What is the easiest way to add a string on the beginning of every line of the file from the command line?

:|paste -d'foo ' - - - - input > output

(just kidding, though you'll probably find it's the fastest of all the solutions posted here :-b).

The canonical way is:

sed 's/^/foo /' < input > output

However, it's not easily adapted to arbitrary strings. For instance,

sed "s/^/$var /"

Only works if $var doesn't contain, &, \, / nor newline characters.

In that regard,

export var
awk '{print ENVIRON["var"], $0}'

or

perl -pe '$_="$ENV{var} $_"'

would work better.


You can use sed:

sed -i 's/^/your_string /' your_file

Thanks to Stephane and Marco's comments, note that the -i option isn't POSIX. A POSIX way to do the above would be

sed 's/^/your_string /' your_file > tmp_copy && mv tmp_copy your_file

or perl:

perl -pi -e 's/^/your_string /' your_file

Explanation

Both commands perform a regex substitution, replacing the beginning of a line (^) with your desired string. The -i switch in both commands makes sure the file is edited in place (i.e. the changes are reflected in the file instead of printed to stdout).

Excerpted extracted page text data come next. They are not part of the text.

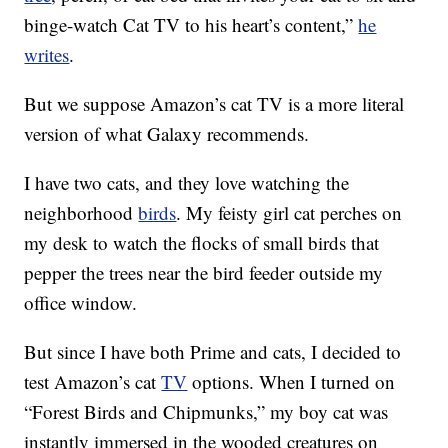
binge-watch Cat TV to his heart’s content,”
he
writes
.
But we suppose Amazon’s cat TV is a more literal
version of what Galaxy recommends.
I have two cats, and they love watching the
neighborhood
birds
. My feisty girl cat perches on
my desk to watch the flocks of small birds that
pepper the trees near the bird feeder outside my
office window.
But since I have both Prime and cats, I decided to
test Amazon’s cat
TV
options. When I turned on
“Forest Birds and Chipmunks,” my boy cat was
instantly immersed in the wooded creatures on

sed should be available on any POSIX-compliant OS and perl should be available on most modern Unices except perhaps for the ones that have gone through the effort of removing it.

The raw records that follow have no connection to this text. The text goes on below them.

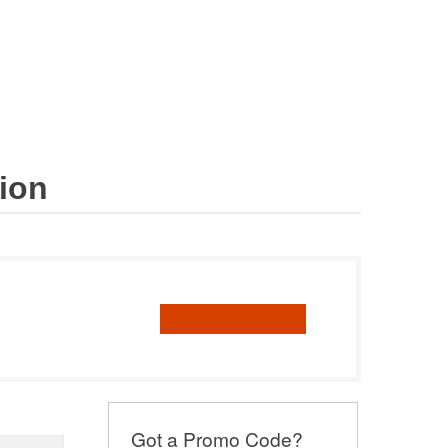
Cart
Catalogue
Tax
Trade
Risk
Books
al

I present a solution using awk prepending the string “foo”.

awk '{ print "foo", $0; }' input > output

awk is cross-platform and available on any POSIX system. It does not do in-place editing. If you want to edit a file without creating a second one, you will have to use a temporary file. See Joseph's sed answer, it shows the syntax. Another hack is to use the following syntax, which is basically creating a temporary file with the same file name as the original file.